**Assignment:**
Scan the entries that follow and copy out every line containing "Dalal".

(Transcribed page contents)
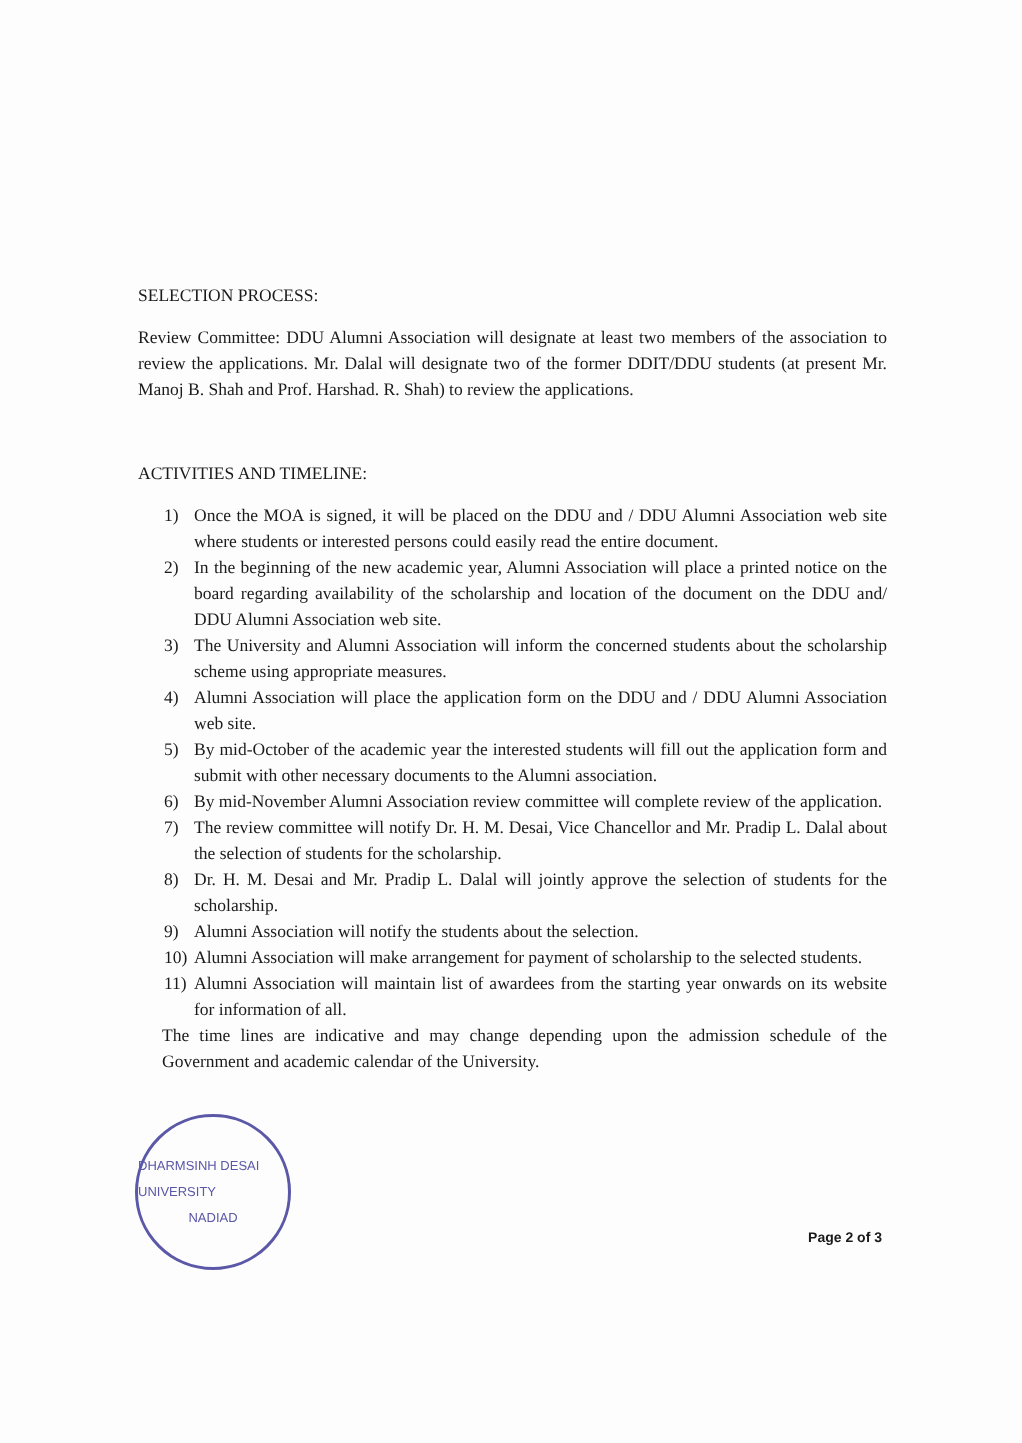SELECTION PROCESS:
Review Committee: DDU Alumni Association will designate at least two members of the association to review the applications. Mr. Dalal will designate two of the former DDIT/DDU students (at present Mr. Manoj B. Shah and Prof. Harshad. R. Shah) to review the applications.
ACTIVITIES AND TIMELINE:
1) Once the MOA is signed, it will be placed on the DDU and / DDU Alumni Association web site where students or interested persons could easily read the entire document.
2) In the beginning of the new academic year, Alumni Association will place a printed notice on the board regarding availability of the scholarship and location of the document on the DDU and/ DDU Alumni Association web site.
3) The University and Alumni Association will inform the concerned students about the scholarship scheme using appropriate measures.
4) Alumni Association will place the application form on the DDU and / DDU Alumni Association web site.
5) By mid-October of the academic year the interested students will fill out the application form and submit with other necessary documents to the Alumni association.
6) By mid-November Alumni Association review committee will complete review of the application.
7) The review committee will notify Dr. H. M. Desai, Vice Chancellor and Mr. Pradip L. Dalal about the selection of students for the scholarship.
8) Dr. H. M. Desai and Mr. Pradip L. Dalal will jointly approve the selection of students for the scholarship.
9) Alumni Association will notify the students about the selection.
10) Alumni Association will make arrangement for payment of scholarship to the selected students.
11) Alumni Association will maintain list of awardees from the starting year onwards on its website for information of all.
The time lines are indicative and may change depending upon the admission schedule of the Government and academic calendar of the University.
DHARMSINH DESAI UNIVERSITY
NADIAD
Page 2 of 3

**Solution:**
Review Committee: DDU Alumni Association will designate at least two members of the association to review the applications. Mr. Dalal will designate two of the former DDIT/DDU students (at present Mr. Manoj B. Shah and Prof. Harshad. R. Shah) to review the applications.
7) The review committee will notify Dr. H. M. Desai, Vice Chancellor and Mr. Pradip L. Dalal about the selection of students for the scholarship.
8) Dr. H. M. Desai and Mr. Pradip L. Dalal will jointly approve the selection of students for the scholarship.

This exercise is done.